Start of RECORDS TO PROCESS

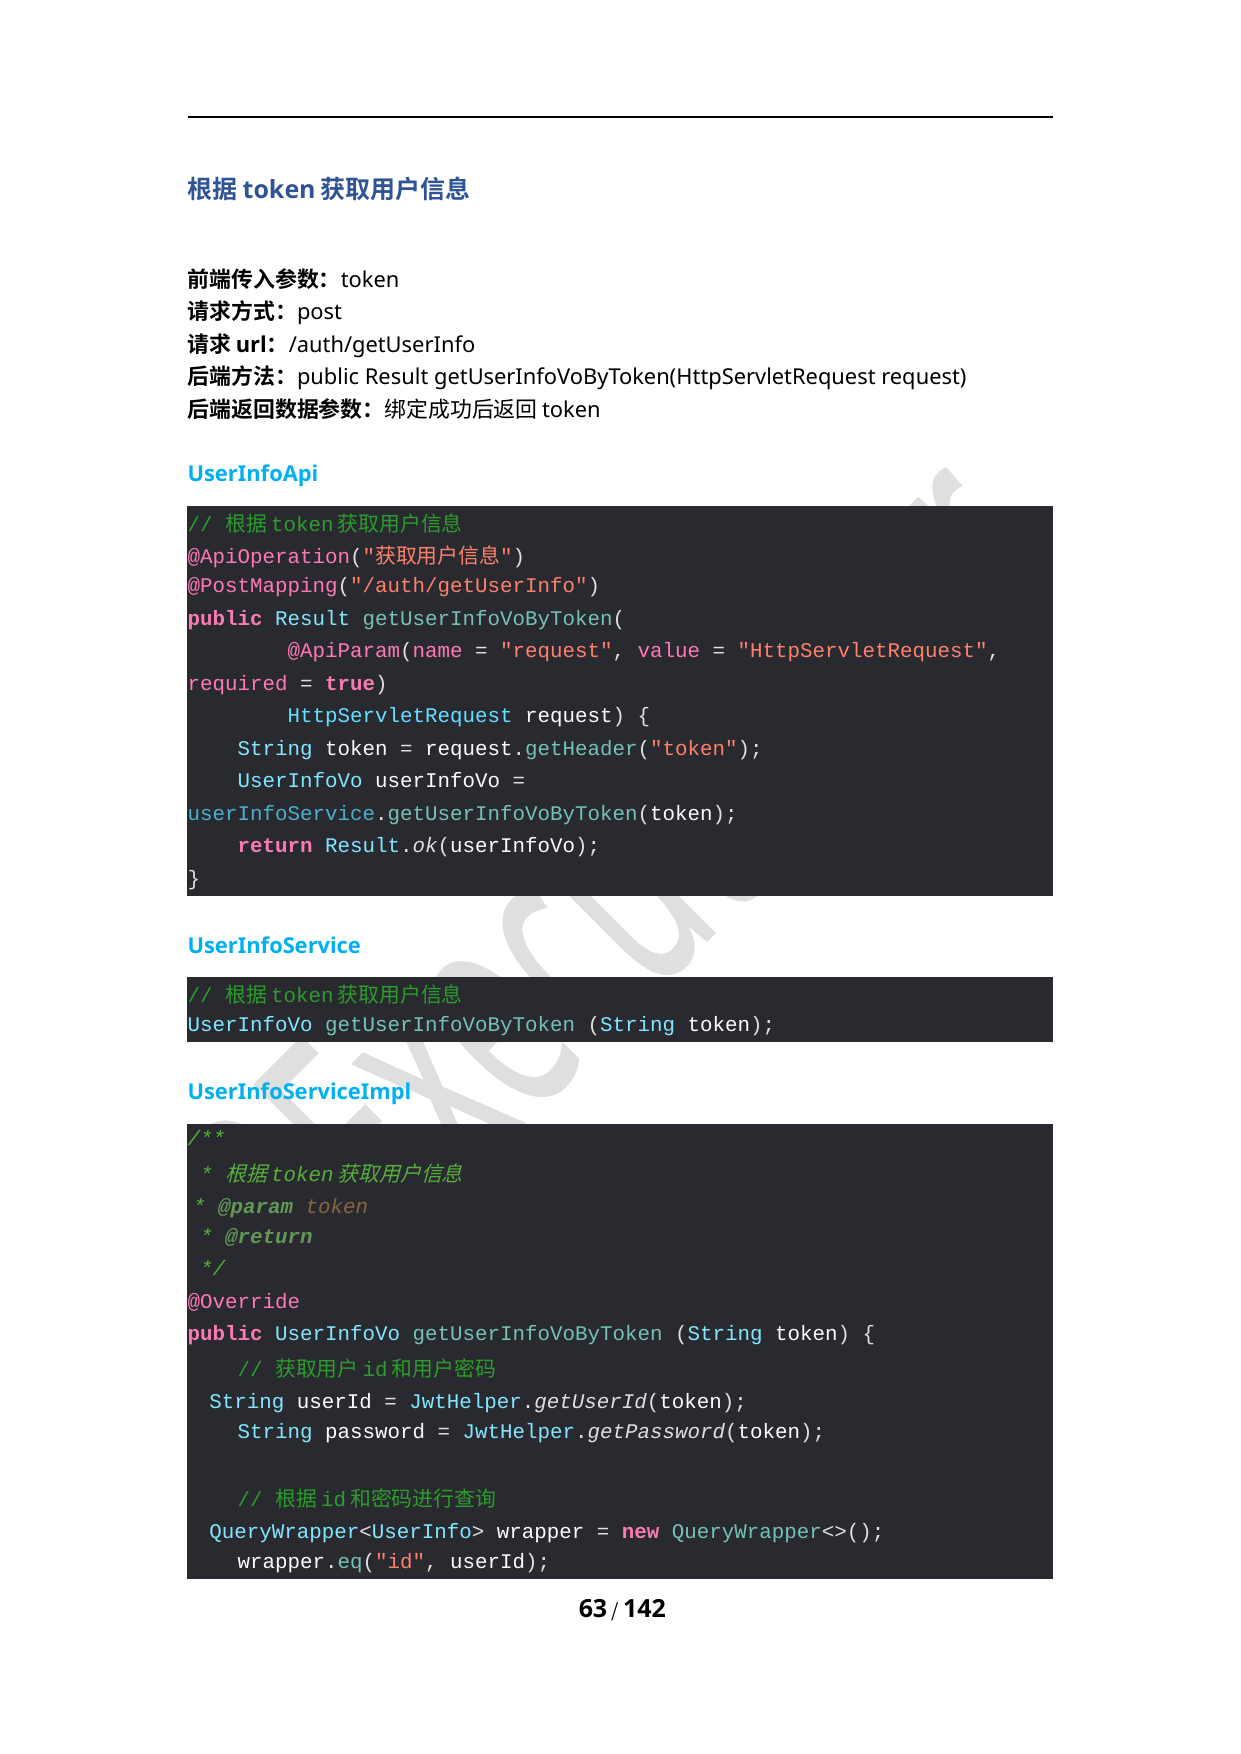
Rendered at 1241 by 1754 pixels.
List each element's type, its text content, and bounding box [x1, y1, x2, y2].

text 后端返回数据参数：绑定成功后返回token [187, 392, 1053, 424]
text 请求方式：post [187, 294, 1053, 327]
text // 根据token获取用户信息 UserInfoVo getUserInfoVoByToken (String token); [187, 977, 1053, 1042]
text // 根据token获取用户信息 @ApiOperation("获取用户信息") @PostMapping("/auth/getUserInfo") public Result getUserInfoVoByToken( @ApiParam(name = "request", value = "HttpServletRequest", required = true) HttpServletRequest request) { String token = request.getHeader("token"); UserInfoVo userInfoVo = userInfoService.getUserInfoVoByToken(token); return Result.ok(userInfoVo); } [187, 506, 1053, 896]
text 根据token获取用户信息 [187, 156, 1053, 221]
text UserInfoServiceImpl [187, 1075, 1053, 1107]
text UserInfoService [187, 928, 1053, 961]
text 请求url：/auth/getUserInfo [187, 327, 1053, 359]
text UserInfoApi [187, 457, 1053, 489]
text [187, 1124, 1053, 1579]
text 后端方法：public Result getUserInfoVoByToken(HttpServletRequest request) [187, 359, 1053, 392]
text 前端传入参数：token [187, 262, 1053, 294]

End of RECORDS TO PROCESS

WHAT YOU WILL DO: Filter the listing so that only lines holding the word "auth" remain, and copy those lines.

RESPONSE BELOW:
text // 根据token获取用户信息 @ApiOperation("获取用户信息") @PostMapping("/auth/getUserInfo") public Result getUserInfoVoByToken( @ApiParam(name = "request", value = "HttpServletRequest", required = true) HttpServletRequest request) { String token = request.getHeader("token"); UserInfoVo userInfoVo = userInfoService.getUserInfoVoByToken(token); return Result.ok(userInfoVo); } [187, 506, 1053, 896]
text 请求url：/auth/getUserInfo [187, 327, 1053, 359]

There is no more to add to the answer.